— EXTRAIT DU DOCUMENT —

Olivier DelacrétazEditorial
La Nation n° 2105 14 septembre 2018

A ce qu’on voit et entend, les conditions de travail se durcissent du haut en bas de l’échelle. On fixe aux cadres des objectifs inatteignables pour les maintenir sous pression. Cette pression se répercute sur les conditions de travail des employés et sur les délais fixés aux fournisseurs et aux sous-traitants. La direction elle-même est sous tension, car même si l’entreprise est florissante, les actionnaires sont aux aguets d’un investissement plus rentable et à plus court terme: il faut être encore meilleur et encore moins coûteux. C’est ainsi que, malgré ses bénéfices record, une fabrique suisse de chocolat délocalise et transfère huit cents emplois vaudois dans un pays de l’Est.

Les portables sont allumés en permanence, le message décisif pouvant tomber à toute heure du jour et de la nuit. En fin de semaine, les cadres prennent des piles de travail à la maison. On travaille en flux tendu. Si c’est possible, on le fait à temps partiel, en attendant la retraite salvatrice. Le nombre de contrats de travail à durée limitée augmente, celui des travailleurs «sur appel» aussi.

Au téléphone, les entreprises de services font courir leur correspondant – abonné, assuré, épargnant – de message enregistré en message enregistré, pour finir par l’informer que «tous nos collaborateurs sont en ligne» et qu’il faudra rappeler ultérieurement. «Tous nos collaborateurs», c’est peut-être une seule personne qui jongle frénétiquement avec une dizaine d’appareils.

(Données enregistrées)
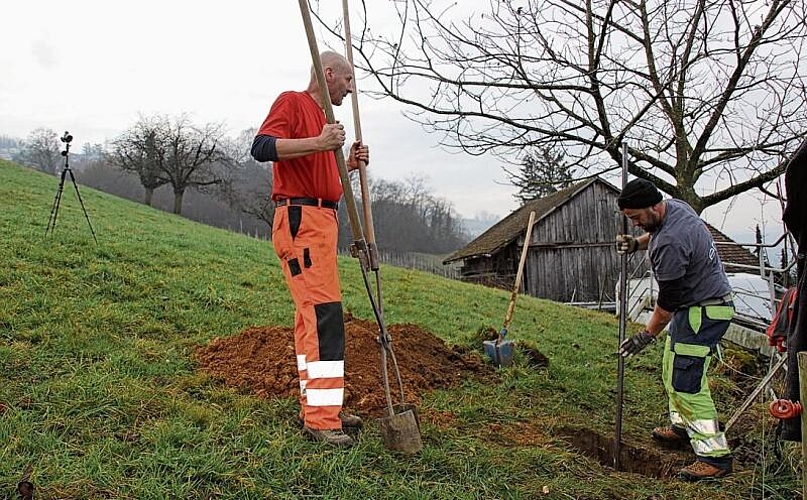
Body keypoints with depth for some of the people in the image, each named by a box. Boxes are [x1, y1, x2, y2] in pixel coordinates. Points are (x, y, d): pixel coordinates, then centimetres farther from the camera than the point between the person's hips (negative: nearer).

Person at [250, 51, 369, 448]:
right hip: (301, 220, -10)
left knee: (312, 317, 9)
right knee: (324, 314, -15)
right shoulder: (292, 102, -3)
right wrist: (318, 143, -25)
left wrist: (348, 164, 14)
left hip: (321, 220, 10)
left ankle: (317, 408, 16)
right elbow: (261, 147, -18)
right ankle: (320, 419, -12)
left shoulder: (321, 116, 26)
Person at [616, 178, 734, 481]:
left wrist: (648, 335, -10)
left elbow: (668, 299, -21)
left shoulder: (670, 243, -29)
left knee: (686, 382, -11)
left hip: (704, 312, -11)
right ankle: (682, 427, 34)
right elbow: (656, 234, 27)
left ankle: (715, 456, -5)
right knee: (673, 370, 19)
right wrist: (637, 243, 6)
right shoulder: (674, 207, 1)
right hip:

==

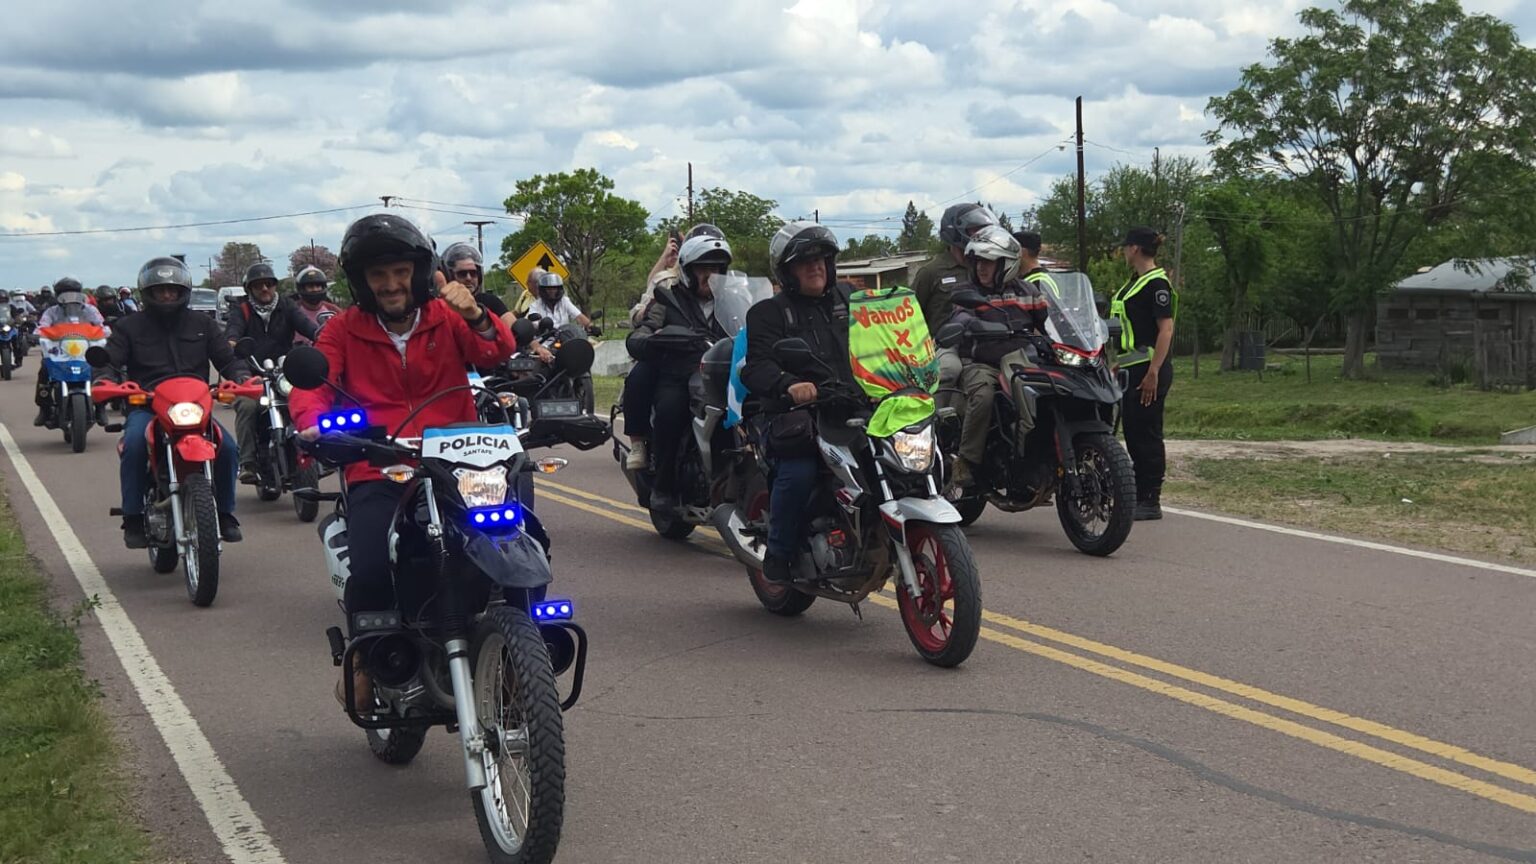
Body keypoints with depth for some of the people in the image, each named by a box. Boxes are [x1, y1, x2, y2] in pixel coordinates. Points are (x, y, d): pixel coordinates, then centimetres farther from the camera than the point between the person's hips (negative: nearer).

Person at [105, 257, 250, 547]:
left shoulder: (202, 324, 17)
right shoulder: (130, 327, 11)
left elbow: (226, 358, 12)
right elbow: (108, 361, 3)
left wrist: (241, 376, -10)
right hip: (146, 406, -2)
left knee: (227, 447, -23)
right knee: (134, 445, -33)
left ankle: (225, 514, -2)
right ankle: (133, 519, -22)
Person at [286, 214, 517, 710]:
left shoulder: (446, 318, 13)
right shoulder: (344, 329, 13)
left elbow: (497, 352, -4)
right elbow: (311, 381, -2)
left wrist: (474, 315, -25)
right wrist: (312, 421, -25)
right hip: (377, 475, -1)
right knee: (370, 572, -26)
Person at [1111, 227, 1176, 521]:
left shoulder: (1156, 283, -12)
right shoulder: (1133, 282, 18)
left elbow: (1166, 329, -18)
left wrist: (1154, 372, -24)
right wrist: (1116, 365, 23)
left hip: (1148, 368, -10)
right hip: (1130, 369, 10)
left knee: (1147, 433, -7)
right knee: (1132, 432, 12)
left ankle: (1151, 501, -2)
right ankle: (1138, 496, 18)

...

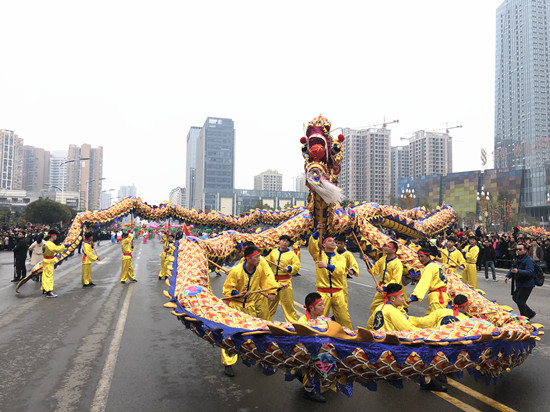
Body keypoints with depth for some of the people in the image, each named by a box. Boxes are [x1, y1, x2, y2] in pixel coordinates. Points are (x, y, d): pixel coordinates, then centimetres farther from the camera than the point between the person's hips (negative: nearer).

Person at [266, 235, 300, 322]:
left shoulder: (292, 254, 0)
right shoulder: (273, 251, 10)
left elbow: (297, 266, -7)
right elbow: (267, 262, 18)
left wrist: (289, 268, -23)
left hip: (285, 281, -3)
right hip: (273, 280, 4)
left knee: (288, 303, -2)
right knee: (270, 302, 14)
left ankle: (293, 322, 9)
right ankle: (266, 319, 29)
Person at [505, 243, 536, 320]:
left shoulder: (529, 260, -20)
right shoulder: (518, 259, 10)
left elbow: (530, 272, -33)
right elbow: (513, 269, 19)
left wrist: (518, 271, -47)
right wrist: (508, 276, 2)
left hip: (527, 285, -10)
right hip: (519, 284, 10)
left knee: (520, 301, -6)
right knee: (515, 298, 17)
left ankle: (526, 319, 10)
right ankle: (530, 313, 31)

— CONSIGNES DE TRAVAIL —
[1] Recopiez mot pour mot le passage de l'éditorial sur les conditions de travail qui va de "Olivier DelacrétazEditorial" jusqu'à "pays de l’Est.".
[2] Rédigez la suite de l'éditorial sur les conditions de travail en partant de sa dernière phrase.

— RÉPONSES SUCCESSIVES —
[1]
Olivier DelacrétazEditorial
La Nation n° 2105 14 septembre 2018

A ce qu’on voit et entend, les conditions de travail se durcissent du haut en bas de l’échelle. On fixe aux cadres des objectifs inatteignables pour les maintenir sous pression. Cette pression se répercute sur les conditions de travail des employés et sur les délais fixés aux fournisseurs et aux sous-traitants. La direction elle-même est sous tension, car même si l’entreprise est florissante, les actionnaires sont aux aguets d’un investissement plus rentable et à plus court terme: il faut être encore meilleur et encore moins coûteux. C’est ainsi que, malgré ses bénéfices record, une fabrique suisse de chocolat délocalise et transfère huit cents emplois vaudois dans un pays de l’Est.

[2]
Des contrôleurs minutent la tournée du facteur et le temps que l’infirmière des soins à domicile consacre à chacun de ses malades: on peut certainement aller plus vite.

Quand on demande la cause de cette dégradation des choses, la réponse tombe, automatique, immédiate et morale: «C’est le fric!»

Soit, mais la rapacité, l’avarice, l’usure, la corruption ne sont pas d’aujourd’hui. L’argent a toujours été le souci constant de la plupart des habitants de la planète. Les philosophes et les théologiens s’en inquiètent depuis qu’ils existent. Aristote blâme le spéculateur, c’est-à-dire celui qui demande à l’argent de «faire des petits». Saint Paul proclame que «l’amour de l’argent est la racine de tous les maux». L’Église médiévale condamne le prêt à intérêt, le Coran aussi, d’ailleurs. Marx et Keynes dénoncent l’argent qui prend le pas sur les choses et les êtres.

Sur ce point, il semble que nous ne soyons pas pires que nos aïeux. C’est ailleurs qu’il faut chercher l’explication de ce composé de dureté, d’indifférence et de fuite en avant qui défait les relations humaines actuelles, en particulier dans le monde du travail.

Il nous semble que c’est moins la soif de l’or que la croyance dans la toute-puissance de la technique qui nous fait courir aujourd’hui et dicte le style de nos relations.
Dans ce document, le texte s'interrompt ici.